Elizabeth: What keeps you so late? It’s almost dark.
Proctor: I were planting far out to the forest edge.
Elizabeth: Oh, you’re done then.
Proctor: Aye, the farm is seeded. The boys asleep?
Elizabeth: They will be soon.
And she goes to the fireplace, proceeds to ladle up stew in a dish.
Proctor: Pray now for a fair summer.
Elizabeth: Aye.
Proctor: Are you well today?
Elizabeth: I am.
She brings the plate to the table, and, indicating the food:. It is a rabbit.
Proctor, going to the table: Oh, is it! In Jonathan’s trap?
Elizabeth: No, she walked into the house this afternoon; I found her sittin’ in the corner like she come to visit.
Proctor: Oh, that’s a good sign walkin’ in.
Elizabeth: Pray God. It hurt my heart to strip her, poor rabbit.
She sits and watches him taste it.
Proctor: It’s well seasoned.
Elizabeth, blushing with pleasure: I took great care. She’s tender?
Proctor: Aye.
He eats. She watches him. 
I think we’ll see green fields soon. It’s warm as blood beneath the clods.
Elizabeth: That’s well.
Proctor eats, then looks up.
Proctor: If the crop is good I’ll buy George Jacob’s heifer. How would that please you?
Elizabeth: Aye, it would.
Proctor, with a grin: I mean to please you, Elizabeth.
Elizabeth - it is hard to say: I know it, John.
He gets up, goes to her, kisses her. She receives it. With a certain disappointment, he returns to the table.
Proctor, as gently as he can: Cider?
Elizabeth, with a sense of reprimanding herself for having forgot: Aye!
She gets up and goes and pours a glass for him. He now arches his back.
Proctor: This farm’s a continent when you go foot by foot droppin’ seeds in it.
Elizabeth, coming with the cider: It must be.
Proctor, drinks a long draught, then, putting the glass down: You ought to bring some flowers in the house.
Elizabeth: Oh! I forgot! I will tomorrow.
Proctor: It’s winter in here yet. On Sunday let you come with me, and we’ll walk the farm together; I never see such a load of flowers on the earth.
With good feeling he goes and looks up at the sky through the open doorway. 
Lilacs have a purple smell. Lilac is the smell of nightfall, I think. Massachusetts is a beauty in the spring!
Elizabeth: Aye, it is.

Thursday, March 14, 2013

Witches don't need lawyers...

Danforth claims that witches don't need lawyers, because witchcraft is an invisible crime:

Hale: Excellency, I have signed seventy-two death warrants; I am a minister of the Lord, and I dare not take a life without there be a proof so immaculate no slightest qualm of conscience may doubt it.
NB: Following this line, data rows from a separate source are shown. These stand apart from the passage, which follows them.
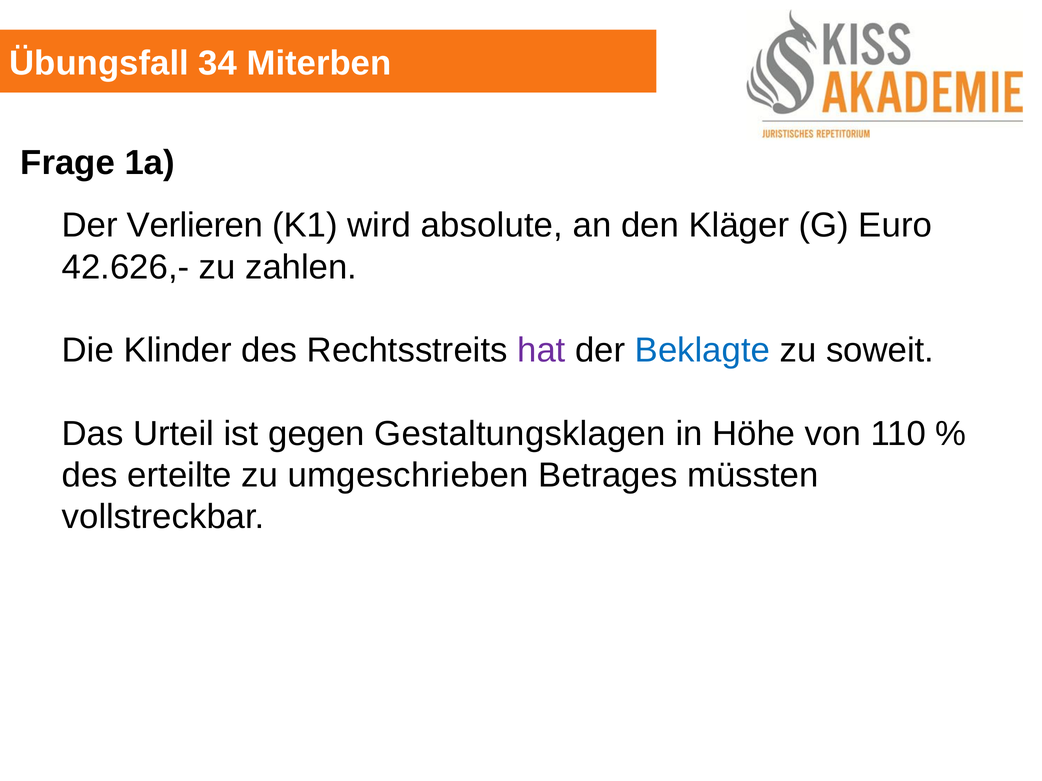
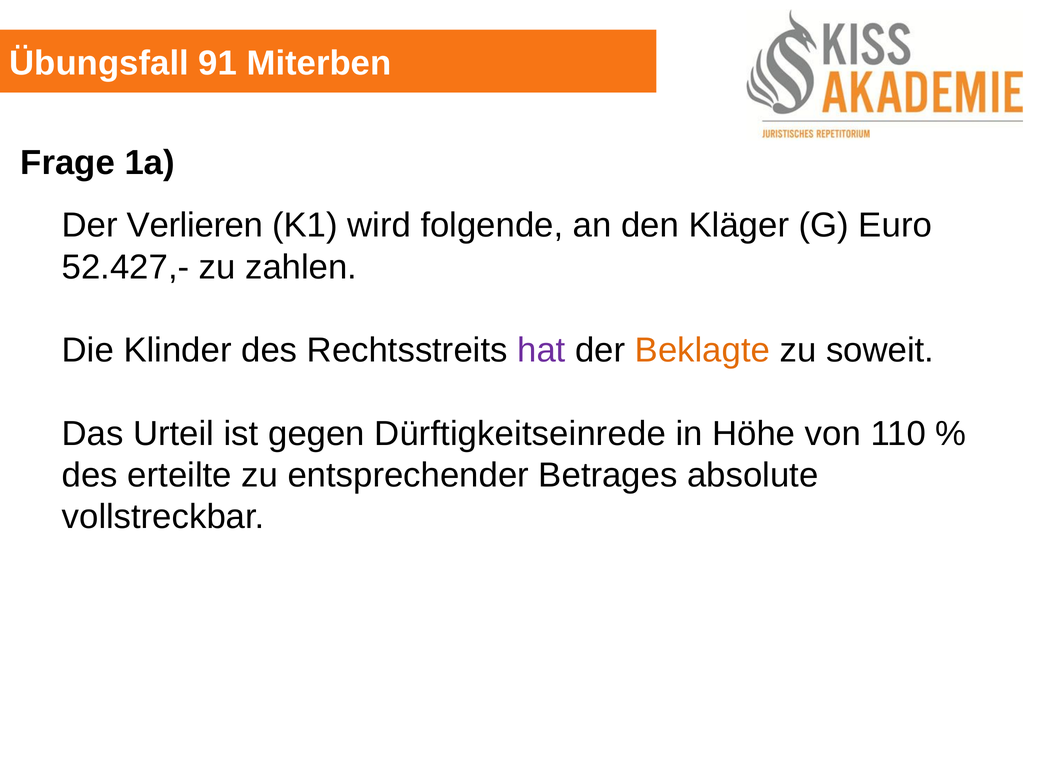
34: 34 -> 91
absolute: absolute -> folgende
42.626,-: 42.626,- -> 52.427,-
Beklagte colour: blue -> orange
Gestaltungsklagen: Gestaltungsklagen -> Dürftigkeitseinrede
umgeschrieben: umgeschrieben -> entsprechender
müssten: müssten -> absolute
Danforth: Mr. Hale, you surely do not doubt my justice.

Hale: I have this morning signed away the soul of Rebecca

Nurse, Your Honor. I’ll not conceal it, my hand shakes yet as with a wound! I pray you, sir, this argument let lawyers present to you.

Danforth: Mr. Hale, believe me; for a man of such terrible learning you are most bewildered - I hope you will forgive me. I have been thirty-two year at the bar, sir, and I should be con-founded were I called upon to defend these people. Let you consider, now - To Proctor and the others: And I bid you all do likewise. In an ordinary crime, how does one defend the accused? One calls up witnesses to prove his innocence. But witchcraft is ipso facto, on its face and by its nature, an invisible crime, is it not? Therefore, who may possibly be witness to it? The witch and the victim. None other. Now we cannot hope the witch will accuse herself; granted? Therefore, we must rely upon her victims - and they do testify, the children certainly do testify. As for the witches, none will deny that we are most eager for all their confessions. Therefore, what is left for a lawyer to bring out? I think I have made my point. Have I not?
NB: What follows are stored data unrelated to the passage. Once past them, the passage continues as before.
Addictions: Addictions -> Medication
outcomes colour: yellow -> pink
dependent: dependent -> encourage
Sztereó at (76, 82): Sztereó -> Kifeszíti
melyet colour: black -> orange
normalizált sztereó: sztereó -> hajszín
Hale: But this child claims the girls are not truthful, and if they are not -

Danforth: That is precisely what I am about to consider, sir. What more may you ask of me? Unless you doubt my probity?

Hale, defeated: I surely do not, sir. Let you consider it, then.

Explain Danforth's argument in your own words.  Do you think it is valid?  If not, how would you convince Danforth otherwise?

Wednesday, March 13, 2013

Wheels within wheels...Act I

What does Mrs. Putnam mean when she says, "You think it God's work you should never lose a child, nor grandchild either, and I bury all but one?  There are wheels within wheels in this village, and fires within fires!" (lines 569-572).